Advances in cellular biology have largely come from chemistry.  Think DNA and protein structure, enzyme analysis.  However, cell biology is now beginning to return the favor and instruct chemistry by giving it new objects to study. Think phase transitions in the cell, liquid liquid phase separation, liquid droplets, and many other names (the field is in flux) as chemists begin to explore them.  Unlike most chemical objects, they are big, or they wouldn’t have been visible microscopically, so they contain many, many more molecules than chemists are used to dealing with.

These objects do not have any sort of definite stiochiometry and are made of RNA and the proteins which bind them (and sometimes DNA).  They go by any number of names (processing bodies, stress granules, nuclear speckles, Cajal bodies, Promyelocytic leukemia bodies, germline P granules.  Recent work has shown that DNA may be compacted similarly using the linker histone [ PNAS vol.  115 pp.11964 – 11969 ’18 ]

The objects are defined essentially by looking at them.  By golly they look like liquid drops, and they fuse and separate just like drops of water.  Once this is done they are analyzed chemically to see what’s in them.  I don’t think theory can predict them now, and they were never predicted a priori as far as I know.

No chemist in their right mind would have made them to study.  For one thing they contain tens to hundreds of different molecules.  Imagine trying to get a grant to see what would happen if you threw that many different RNAs and proteins together in varying concentrations.  Physicists have worked for years on phase transitions (but usually with a single molecule — think water).  So have chemists — think crystallization.

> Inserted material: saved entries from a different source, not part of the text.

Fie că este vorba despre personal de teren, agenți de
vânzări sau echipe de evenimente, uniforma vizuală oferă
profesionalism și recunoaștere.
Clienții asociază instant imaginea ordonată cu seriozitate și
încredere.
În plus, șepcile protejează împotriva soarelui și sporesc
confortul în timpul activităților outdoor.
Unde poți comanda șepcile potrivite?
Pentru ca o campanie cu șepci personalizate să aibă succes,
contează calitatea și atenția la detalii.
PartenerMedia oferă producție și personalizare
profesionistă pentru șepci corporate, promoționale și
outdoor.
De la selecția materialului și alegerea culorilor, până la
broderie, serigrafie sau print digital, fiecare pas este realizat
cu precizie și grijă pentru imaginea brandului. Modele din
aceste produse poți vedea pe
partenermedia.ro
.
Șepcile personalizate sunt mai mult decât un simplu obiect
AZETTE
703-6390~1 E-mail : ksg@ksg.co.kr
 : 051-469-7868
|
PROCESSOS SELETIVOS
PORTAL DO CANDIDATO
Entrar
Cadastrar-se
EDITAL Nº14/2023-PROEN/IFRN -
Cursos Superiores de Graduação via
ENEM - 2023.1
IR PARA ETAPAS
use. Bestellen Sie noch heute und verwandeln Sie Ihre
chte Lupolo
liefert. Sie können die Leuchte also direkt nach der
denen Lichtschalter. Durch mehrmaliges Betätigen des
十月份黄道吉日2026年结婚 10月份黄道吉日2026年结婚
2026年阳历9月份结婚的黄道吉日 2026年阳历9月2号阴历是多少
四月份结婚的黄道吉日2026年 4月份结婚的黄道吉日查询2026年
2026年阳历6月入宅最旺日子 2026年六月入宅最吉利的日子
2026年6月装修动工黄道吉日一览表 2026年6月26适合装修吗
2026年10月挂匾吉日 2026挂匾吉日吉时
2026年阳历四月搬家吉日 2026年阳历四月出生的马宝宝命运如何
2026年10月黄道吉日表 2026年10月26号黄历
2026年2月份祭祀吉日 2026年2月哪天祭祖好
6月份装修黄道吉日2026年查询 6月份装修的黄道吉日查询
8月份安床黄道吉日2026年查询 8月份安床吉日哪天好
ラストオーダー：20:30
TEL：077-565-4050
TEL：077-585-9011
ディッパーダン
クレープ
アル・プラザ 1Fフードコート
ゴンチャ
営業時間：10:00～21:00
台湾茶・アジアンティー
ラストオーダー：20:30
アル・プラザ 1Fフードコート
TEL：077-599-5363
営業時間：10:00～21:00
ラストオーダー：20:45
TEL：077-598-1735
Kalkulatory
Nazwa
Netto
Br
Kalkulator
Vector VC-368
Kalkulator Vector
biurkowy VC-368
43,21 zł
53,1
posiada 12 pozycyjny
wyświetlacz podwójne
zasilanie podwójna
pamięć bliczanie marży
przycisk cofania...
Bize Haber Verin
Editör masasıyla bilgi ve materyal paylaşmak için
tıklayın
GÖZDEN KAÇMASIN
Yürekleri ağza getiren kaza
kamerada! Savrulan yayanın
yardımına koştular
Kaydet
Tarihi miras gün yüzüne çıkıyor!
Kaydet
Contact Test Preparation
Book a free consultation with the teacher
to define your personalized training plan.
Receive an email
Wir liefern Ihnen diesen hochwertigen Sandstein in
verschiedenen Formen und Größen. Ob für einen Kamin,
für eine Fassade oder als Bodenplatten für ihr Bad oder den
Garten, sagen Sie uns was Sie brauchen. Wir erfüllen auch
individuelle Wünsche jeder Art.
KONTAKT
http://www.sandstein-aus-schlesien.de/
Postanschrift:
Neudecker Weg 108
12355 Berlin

Proteins move in and out of these bodies in seconds.  Proteins found in them do have low complexity of amino acids (mostly made of only a few of the 20), and unlike enzymes, their sequences are intrinsically disordered, so forget the key and lock and induced fit concepts for enzymes.

Are they a new form of matter?  Is there any limit to how big they can be?  Are the pathologic precipitates of neurologic disease (neurofibrillary tangles, senile plaques, Lewy bodies) similar.  There certainly are plenty of distinct proteins in the senile plaque, but they don’t look like liquid droplets.

It’s a fascinating field to study.  Although made of organic molecules, there seems to be little for the organic chemist to say, since the interactions aren’t covalent.  Time for physical chemists and polymer chemists to step up to the plate.